Según un informe publicado por el diario El Liberal, la joven de 29 años había denunciado a su expareja semanas antes de su fallecimiento, exponiendo una situación de violencia que incluía maltrato psicológico, físico y amenazas de difusión de contenido privado. Sin embargo, pese a la intervención judicial, el desenlace terminó siendo trágico, lo que vuelve a poner en tela de juicio la eficacia de las medidas preventivas.
Este caso no solo conmociona por su gravedad, sino también por lo que deja al descubierto: una problemática creciente donde la violencia de género se extiende al plano digital, amplificando el daño y generando nuevas formas de control y extorsión. Especialistas advierten que este tipo de violencia impacta profundamente en la vida de las víctimas, generando miedo constante, aislamiento, ansiedad y una pérdida total de control sobre su propia intimidad.
En ese sentido, profesionales consultados remarcan que la violencia digital no es un fenómeno aislado, sino una continuidad de las desigualdades estructurales que atraviesan a la sociedad. La posibilidad de viralización y la permanencia del material en redes sociales convierten a estas situaciones en una amenaza constante, difícil de frenar una vez que se inicia su circulación.
Desde el ámbito legal, si bien Argentina cuenta con herramientas normativas como la Ley 26.485 y la denominada “Ley Olimpia”, aún persisten dificultades en su aplicación efectiva.
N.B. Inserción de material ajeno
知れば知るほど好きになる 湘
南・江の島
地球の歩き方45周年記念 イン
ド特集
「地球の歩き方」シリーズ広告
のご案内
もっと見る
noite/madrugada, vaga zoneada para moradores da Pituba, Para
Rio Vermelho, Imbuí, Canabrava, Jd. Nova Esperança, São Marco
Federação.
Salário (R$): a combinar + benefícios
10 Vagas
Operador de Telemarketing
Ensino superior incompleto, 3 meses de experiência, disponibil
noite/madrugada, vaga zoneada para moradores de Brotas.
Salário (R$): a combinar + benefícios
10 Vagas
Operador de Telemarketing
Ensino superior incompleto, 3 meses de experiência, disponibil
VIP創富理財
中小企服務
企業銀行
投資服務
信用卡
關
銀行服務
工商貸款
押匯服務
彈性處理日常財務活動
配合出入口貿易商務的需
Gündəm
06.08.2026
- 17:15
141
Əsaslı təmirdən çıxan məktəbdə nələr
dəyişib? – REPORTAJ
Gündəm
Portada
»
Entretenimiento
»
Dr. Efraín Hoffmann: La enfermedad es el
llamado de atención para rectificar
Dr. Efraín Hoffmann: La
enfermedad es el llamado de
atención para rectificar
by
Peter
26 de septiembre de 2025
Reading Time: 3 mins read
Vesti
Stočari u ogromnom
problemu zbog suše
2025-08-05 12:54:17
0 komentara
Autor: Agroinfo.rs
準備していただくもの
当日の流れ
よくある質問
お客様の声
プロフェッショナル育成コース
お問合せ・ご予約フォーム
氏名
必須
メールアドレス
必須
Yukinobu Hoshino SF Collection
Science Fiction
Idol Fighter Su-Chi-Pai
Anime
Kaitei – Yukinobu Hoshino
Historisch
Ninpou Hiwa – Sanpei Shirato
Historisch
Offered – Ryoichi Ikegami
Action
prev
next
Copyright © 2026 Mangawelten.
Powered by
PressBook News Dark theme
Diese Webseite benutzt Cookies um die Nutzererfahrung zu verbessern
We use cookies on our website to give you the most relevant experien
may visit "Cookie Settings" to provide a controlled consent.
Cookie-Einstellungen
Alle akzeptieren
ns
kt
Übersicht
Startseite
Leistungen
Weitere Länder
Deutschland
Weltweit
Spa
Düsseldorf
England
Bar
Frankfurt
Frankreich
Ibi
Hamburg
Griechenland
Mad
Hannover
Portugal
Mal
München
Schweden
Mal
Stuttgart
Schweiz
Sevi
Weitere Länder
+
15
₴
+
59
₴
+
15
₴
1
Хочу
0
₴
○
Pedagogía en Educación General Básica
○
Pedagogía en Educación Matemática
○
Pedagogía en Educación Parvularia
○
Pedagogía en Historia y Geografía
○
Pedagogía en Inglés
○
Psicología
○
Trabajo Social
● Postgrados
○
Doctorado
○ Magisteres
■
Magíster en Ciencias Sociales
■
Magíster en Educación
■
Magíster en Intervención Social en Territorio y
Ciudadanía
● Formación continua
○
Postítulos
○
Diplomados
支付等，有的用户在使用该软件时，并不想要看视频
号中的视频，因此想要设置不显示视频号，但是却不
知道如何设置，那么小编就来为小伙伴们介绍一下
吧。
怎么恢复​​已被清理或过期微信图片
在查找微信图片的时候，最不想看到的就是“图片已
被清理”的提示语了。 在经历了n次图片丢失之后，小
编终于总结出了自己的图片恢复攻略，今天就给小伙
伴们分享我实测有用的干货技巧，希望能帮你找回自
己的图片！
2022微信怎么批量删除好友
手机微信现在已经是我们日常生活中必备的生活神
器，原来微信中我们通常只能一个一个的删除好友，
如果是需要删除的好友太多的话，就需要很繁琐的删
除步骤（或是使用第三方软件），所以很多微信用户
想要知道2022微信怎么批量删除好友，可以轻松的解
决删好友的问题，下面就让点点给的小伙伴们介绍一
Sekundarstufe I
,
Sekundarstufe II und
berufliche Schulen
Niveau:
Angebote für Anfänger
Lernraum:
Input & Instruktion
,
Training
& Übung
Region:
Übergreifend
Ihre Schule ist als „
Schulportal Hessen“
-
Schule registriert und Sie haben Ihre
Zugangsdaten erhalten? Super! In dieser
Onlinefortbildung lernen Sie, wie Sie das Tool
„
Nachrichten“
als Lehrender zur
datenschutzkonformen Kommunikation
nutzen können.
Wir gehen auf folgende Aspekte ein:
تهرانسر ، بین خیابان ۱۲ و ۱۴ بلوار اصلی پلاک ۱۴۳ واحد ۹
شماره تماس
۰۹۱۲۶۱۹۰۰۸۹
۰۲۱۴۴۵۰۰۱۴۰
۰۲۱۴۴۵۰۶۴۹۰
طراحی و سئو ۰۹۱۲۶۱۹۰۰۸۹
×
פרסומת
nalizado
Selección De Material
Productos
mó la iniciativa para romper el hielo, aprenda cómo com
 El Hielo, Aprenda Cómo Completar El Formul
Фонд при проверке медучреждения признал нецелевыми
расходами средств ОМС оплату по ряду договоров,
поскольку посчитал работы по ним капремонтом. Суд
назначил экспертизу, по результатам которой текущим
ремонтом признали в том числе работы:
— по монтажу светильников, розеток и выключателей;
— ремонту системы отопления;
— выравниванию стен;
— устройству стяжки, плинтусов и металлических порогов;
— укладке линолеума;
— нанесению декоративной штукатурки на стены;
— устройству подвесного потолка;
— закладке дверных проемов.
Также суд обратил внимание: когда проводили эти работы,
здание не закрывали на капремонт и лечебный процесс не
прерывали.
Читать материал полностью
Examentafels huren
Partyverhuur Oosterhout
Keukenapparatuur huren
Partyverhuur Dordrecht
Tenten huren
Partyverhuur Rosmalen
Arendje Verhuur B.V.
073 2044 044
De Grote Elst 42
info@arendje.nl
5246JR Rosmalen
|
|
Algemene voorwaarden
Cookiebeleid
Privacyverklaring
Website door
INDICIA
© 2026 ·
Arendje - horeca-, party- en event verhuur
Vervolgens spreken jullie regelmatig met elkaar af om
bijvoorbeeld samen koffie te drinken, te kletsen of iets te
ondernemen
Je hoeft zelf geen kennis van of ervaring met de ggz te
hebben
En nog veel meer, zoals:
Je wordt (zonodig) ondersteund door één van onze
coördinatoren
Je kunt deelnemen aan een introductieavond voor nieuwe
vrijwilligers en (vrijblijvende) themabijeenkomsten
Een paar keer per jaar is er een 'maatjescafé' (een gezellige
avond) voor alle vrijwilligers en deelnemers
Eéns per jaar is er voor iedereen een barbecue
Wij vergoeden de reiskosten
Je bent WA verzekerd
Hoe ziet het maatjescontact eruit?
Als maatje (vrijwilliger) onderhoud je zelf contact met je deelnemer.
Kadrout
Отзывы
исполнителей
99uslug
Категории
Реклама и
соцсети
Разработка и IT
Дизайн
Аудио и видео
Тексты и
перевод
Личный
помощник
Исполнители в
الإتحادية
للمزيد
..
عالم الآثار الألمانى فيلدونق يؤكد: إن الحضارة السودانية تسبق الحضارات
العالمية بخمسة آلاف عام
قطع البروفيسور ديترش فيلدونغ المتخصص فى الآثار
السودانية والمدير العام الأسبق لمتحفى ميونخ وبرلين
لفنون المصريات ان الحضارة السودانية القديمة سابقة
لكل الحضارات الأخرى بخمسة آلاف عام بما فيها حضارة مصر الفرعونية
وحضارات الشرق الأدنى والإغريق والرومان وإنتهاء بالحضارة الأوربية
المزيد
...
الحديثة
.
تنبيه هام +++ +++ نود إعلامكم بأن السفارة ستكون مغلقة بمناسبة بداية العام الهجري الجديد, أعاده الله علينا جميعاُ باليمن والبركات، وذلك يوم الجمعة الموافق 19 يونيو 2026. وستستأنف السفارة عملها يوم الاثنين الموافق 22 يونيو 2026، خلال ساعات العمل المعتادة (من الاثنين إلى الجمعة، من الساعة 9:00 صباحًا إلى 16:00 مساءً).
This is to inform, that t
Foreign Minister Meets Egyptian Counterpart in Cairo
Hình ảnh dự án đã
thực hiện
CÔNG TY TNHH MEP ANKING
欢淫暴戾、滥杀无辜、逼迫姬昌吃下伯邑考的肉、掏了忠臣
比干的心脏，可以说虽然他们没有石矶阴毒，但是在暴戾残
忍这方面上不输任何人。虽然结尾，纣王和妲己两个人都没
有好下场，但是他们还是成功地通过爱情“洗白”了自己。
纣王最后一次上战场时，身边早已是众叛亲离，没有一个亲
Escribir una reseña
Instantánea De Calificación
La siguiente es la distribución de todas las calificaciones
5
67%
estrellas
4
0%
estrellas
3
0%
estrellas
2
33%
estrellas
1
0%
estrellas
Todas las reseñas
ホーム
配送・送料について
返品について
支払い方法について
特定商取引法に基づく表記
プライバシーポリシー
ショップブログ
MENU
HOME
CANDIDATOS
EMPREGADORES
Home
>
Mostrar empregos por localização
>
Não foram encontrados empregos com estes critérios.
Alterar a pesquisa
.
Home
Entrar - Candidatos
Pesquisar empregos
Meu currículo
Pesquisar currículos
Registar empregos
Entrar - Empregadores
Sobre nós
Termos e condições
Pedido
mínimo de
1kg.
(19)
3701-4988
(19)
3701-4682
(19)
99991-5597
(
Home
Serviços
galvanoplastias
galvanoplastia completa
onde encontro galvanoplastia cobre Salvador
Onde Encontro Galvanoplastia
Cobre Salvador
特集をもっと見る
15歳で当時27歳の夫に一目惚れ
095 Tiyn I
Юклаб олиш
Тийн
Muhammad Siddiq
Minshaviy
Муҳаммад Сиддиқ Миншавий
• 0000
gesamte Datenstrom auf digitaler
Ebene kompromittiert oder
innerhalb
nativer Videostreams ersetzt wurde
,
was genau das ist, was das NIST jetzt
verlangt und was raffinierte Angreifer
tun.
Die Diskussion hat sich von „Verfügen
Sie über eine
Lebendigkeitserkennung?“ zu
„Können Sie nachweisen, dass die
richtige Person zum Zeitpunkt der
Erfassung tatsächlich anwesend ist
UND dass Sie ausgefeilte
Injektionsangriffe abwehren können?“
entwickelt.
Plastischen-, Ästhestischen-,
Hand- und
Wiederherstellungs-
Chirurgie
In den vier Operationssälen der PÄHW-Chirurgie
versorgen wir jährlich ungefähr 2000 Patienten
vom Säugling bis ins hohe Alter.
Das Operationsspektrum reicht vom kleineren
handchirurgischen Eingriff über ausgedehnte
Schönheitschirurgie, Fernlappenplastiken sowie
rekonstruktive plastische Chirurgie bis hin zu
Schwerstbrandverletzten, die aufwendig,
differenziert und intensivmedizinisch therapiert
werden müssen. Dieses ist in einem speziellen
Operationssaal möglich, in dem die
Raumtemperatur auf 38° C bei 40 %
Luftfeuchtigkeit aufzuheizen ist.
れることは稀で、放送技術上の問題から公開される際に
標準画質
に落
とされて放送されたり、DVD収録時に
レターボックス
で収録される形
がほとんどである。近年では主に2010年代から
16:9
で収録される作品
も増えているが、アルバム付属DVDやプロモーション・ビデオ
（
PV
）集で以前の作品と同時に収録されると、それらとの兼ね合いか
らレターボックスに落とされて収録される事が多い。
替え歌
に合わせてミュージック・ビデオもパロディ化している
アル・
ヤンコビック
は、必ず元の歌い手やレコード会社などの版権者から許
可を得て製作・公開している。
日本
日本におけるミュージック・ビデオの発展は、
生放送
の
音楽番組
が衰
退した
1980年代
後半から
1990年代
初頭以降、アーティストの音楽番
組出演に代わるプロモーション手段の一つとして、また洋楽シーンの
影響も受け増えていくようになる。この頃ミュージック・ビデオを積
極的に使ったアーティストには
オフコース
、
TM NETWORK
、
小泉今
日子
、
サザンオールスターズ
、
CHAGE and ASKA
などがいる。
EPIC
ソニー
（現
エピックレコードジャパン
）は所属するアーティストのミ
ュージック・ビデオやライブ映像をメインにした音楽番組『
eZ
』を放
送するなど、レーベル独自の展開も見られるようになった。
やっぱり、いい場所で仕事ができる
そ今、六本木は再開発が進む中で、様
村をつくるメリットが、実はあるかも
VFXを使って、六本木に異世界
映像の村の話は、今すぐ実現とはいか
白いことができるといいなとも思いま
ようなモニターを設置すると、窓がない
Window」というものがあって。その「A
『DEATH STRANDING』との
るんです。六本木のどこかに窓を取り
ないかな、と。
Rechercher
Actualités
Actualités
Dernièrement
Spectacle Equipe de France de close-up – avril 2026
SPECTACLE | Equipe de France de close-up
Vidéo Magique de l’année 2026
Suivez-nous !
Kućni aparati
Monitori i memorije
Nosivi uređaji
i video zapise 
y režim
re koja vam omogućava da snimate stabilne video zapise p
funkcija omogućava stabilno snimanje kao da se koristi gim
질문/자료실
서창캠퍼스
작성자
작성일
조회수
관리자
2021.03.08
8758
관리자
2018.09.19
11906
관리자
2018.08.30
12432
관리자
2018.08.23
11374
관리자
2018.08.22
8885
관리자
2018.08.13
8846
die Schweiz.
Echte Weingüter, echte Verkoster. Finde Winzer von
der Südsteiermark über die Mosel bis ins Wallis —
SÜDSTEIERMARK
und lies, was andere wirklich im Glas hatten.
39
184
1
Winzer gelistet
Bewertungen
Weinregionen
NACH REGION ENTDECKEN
Uno de los principales obstáculos es la rapidez con la que se difunden los contenidos frente a los tiempos del sistema judicial, lo que muchas veces deja a las víctimas en una situación de vulnerabilidad extrema.
El caso también reavivó el debate legislativo a nivel nacional, impulsando iniciativas que buscan tipificar de manera más precisa los delitos vinculados a la violencia digital y la sextorsión. En este contexto, distintos sectores coinciden en la necesidad de actualizar el Código Penal para dar respuestas acordes a los desafíos que plantea el entorno virtual.
Pero más allá de lo jurídico, el trasfondo del problema es profundamente social. Referentes en la materia señalan que persisten barreras como el miedo, la vergüenza y la estigmatización, que muchas veces impiden a las víctimas denunciar o pedir ayuda a tiempo. A esto se suma lo que califican como una “deuda institucional” en materia de género, vinculada a la falta de capacitación y articulación entre organismos.
El caso Shadya, lejos de ser un hecho aislado, se convierte así en un punto de inflexión que obliga a repensar el rol del Estado, la Justicia y la sociedad en su conjunto. La discusión ya no se limita a lo ocurrido, sino que interpela sobre qué medidas concretas se toman para evitar que situaciones similares vuelvan a repetirse.
Mientras tanto, el reclamo crece y se multiplica: más prevención, respuestas más rápidas y una mirada integral que entienda que, en la era digital, la violencia también se ejerce detrás de una pantalla, pero sus consecuencias son tan reales como irreversibles.